Per molti, la maggior parte di noi per fortuna, il covid rimarrà un trauma senza evento specifico. Ma esiste un sottogruppo di persone, concentrato soprattutto nel nord e ovviamente negli ospedali e nelle strutture di degenza di tutto il paese, per le quali quell’esperienza è stata altro. Ha portato alla scomparsa improvvisa e scioccante di affetti prossimi, letteralmente da un giorno all’altro, e all’impossibilità di elaborarne il lutto. Non esiste e non esisterà mai un punto di vista davvero legittimo dal quale considerare la pandemia che non sia il loro. Per una democrazia moderna e sana dovrebbe essere un automatismo, quello di privilegiare la prospettiva dei più coinvolti, dei più sofferenti. Se ci sono, quindi, delle famiglie a Bergamo, a Nembro e ad Alzano, in tutta la val Seriana, che non si ritengono appagate dal livello di chiarezza fornito fino a qui dalle istituzioni, la loro richiesta non può in alcun modo essere liquidata con la formula dogmatica «nessuno ci aveva capito niente».
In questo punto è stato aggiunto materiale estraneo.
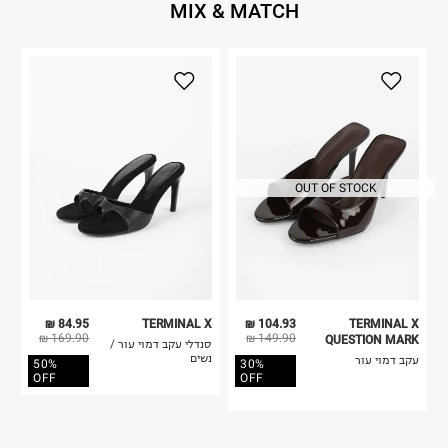
MIX & MATCH
OUT OF STOCK
84.95 ₪
TERMINAL X
104.93 ₪
TERMINAL X
169.90 ₪
149.90 ₪
QUESTION MARK
סנדלי עקב דמוי עור /
נשים
עקב דמוי עור
50%
30%
OFF
OFF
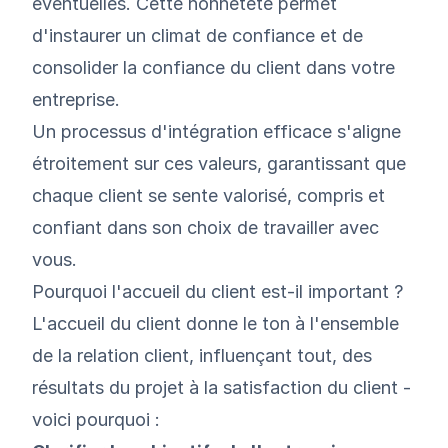
éventuelles. Cette honnêteté permet
d'instaurer un climat de confiance et de
consolider la confiance du client dans votre
entreprise.
Un processus d'intégration efficace s'aligne
étroitement sur ces valeurs, garantissant que
chaque client se sente valorisé, compris et
confiant dans son choix de travailler avec
vous.
Pourquoi l'accueil du client est-il important ?
L'accueil du client donne le ton à l'ensemble
de la relation client, influençant tout, des
résultats du projet à la satisfaction du client -
voici pourquoi :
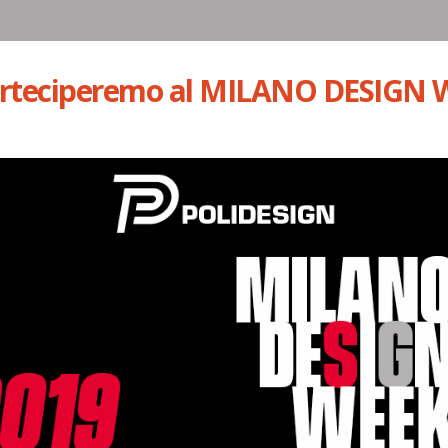
arteciperemo al MILANO DESIGN 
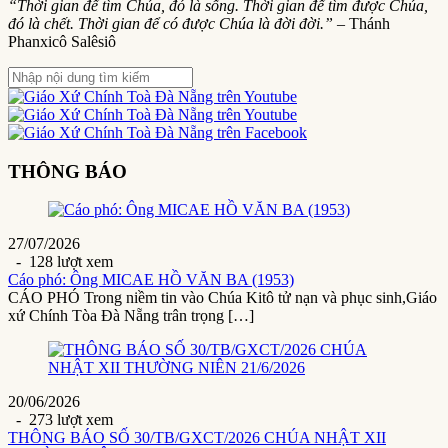
“Thời gian để tìm Chúa, đó là sống. Thời gian để tìm được Chúa,
đó là chết. Thời gian để có được Chúa là đời đời.”
– Thánh
Phanxicô Salêsiô
THÔNG BÁO
27/07/2026
- 128 lượt xem
Cáo phó: Ông MICAE HỒ VĂN BA (1953)
CÁO PHÓ Trong niềm tin vào Chúa Kitô tử nạn và phục sinh,Giáo
xứ Chính Tòa Đà Nẵng trân trọng […]
20/06/2026
- 273 lượt xem
THÔNG BÁO SỐ 30/TB/GXCT/2026 CHÚA NHẬT XII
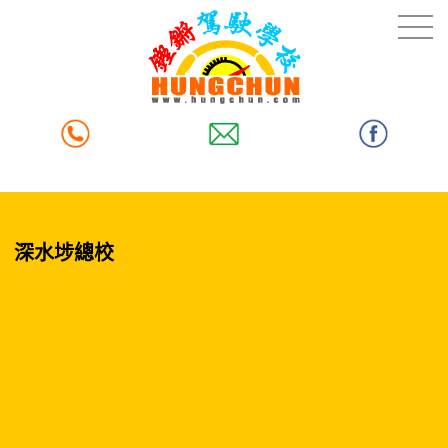
深水埗總校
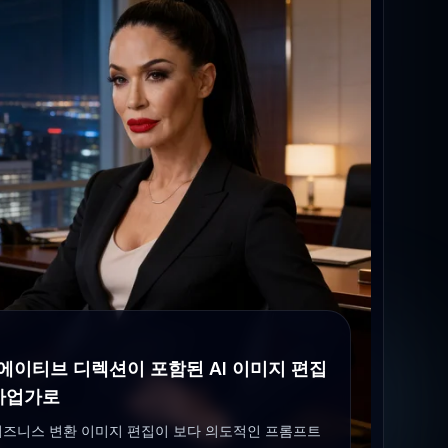
에이티브 디렉션이 포함된 AI 이미지 편집
 사업가로
비즈니스 변환 이미지 편집이 보다 의도적인 프롬프트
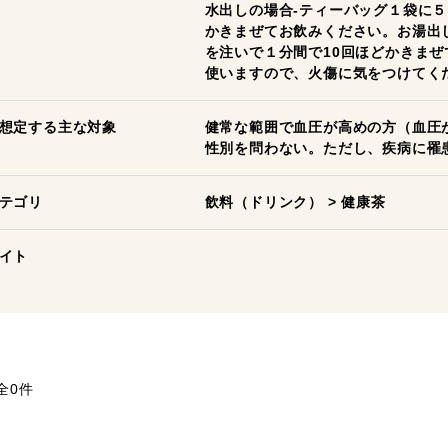
水出しの場合-ティーバッグ１袋に５
かきまぜてお飲みください。お湯出
を注いで１分間で10回ほどかきまぜ
使いますので、火傷に気をつけてく
想定する主な対象
健常な範囲で血圧が高めの方（血圧
性別を問わない。ただし、疾病に罹
テゴリ
飲料（ドリンク）
>
健康茶
イト
全0件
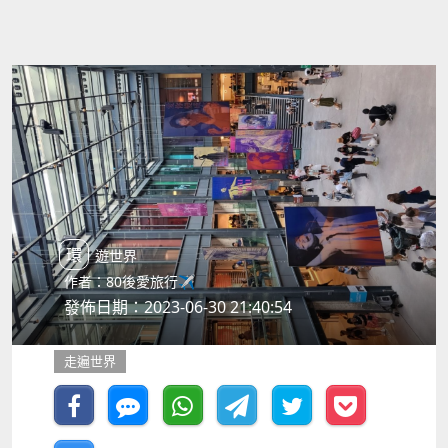
環遊世界
作者：80後愛旅行✈️
發佈日期：2023-06-30 21:40:54
走遍世界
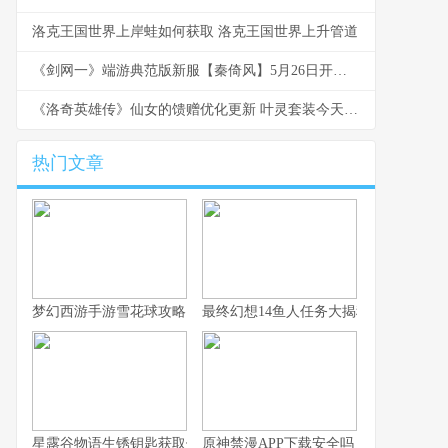
洛克王国世界上岸蛙如何获取 洛克王国世界上升管道
《剑网一》端游典范版新服【秦倚风】5月26日开始！多重豪礼邀您再战江湖！ 17173剑网1
《洛奇英雄传》仙女的馈赠优化更新 叶灵套装今天上线 洛奇英雄传120武器进阶
热门文章
梦幻西游手游雪花球攻略：快速上手与高分技巧
最终幻想14鱼人任务大揭秘
星露谷物语生锈钥匙获取位置探寻指南
原神禁漫APP下载安全吗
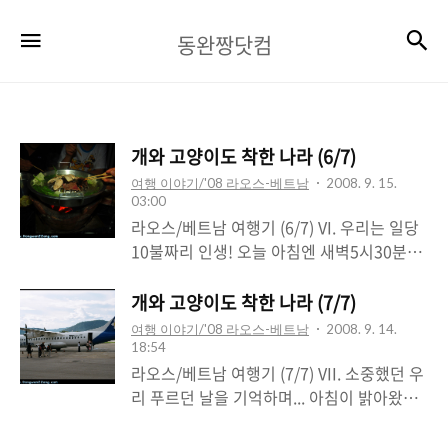
동
검
메뉴
동완짱닷컴
완
짱
닷
개와 고양이도 착한 나라 (6/7)
컴
여행 이야기/'08 라오스-베트남
2008. 9. 15.
03:00
라오스/베트남 여행기 (6/7) VI. 우리는 일당
10불짜리 인생! 오늘 아침엔 새벽5시30분에
일어났습니다. 헉헉... 그 이유는 딱밧을 보기
위함인데요. 우리말로 탁발식이라고 하죠?
개와 고양이도 착한 나라 (7/7)
스님들께 공양을 하는... 딱밧은 이렇게 진행
여행 이야기/'08 라오스-베트남
2008. 9. 14.
됩니다! 스님들이 줄을 서서 이동하는 장관을
18:54
볼 수 있습니다. 이렇게 딱밧에 참여하고자
라오스/베트남 여행기 (7/7) VII. 소중했던 우
하는 사람들을 위해 밥을 팔기도 합니다. 수
리 푸르던 날을 기억하며... 아침이 밝아왔고,
길형과 연진이는 이렇게 직접 참가했죠^^ 불
또 다시 떠날 준비를 합니다. 이별을 두번이
교국가인 루앙프라방에서는 아침마다 이 땃
나 하는군요. 1200원짜리 쌀국수 집, 여길 또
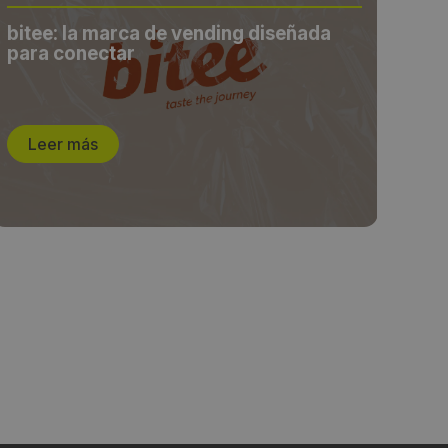
bitee: la marca de vending diseñada
ven
para conectar
más
Leer más
L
Ci sono quanto meno una serie di accadimenti da mettere in ordine, ed è doveroso farlo, con spirito equanime e scientifico, non solo per ragioni etiche, né soltanto per rispondere al loro bisogno, ma anche perché ci sono una serie di informazioni rilevanti, in quella narrazione, sui pregi e i difetti del nostro funzionamento come stato.
In un editoriale del 5 marzo, Luigi Ferrarella ha indicato una terza via rispetto a quella penale, probabilmente inadeguata, e a quella dell’oblio, palesemente ingiusta: un processo di «giustizia riparativa, di transizione, post bellica». Mi permetto di aggiungere che un’analisi condotta da esperti imparziali, non solo su quei primi giorni ma anche sull’autunno successivo, possono fornire la base comune per arrivarci. Forse si tratta di una suggestione personale, ma mi sembra che esista, nel nostro paese, una tendenza naturale a lasciare che i drammi collettivi scivolino, per così dire, «verso Ustica». Verso un vuoto di senso, laddove qualcuno avrebbe diritto a una verità, anche incompleta.
Tutti noi, in effetti, ne abbiamo diritto: un resoconto condiviso e il più possibile coerente ci è necessario per non ricadere, in futuro, nelle stesse scelte, in errori analoghi.
Nessuno sarà così sconsiderato da additare delle singole persone, e nemmeno delle singole forze politiche come colpevoli dell’epidemia in Italia. La responsabilità delle prime morti di covid si perde nel lungo tempo precedente il covid, e in ogni caso è talmente distribuita da polverizzarsi. Ciò non significa, però, che non esista, e che non si debba almeno tentare di raccogliere per bene la polvere. Se l’emotività di molti di noi nel frattempo si è spostata altrove, se siamo stanchi, molto stanchi, questo non è affatto un buon motivo per rinunciare.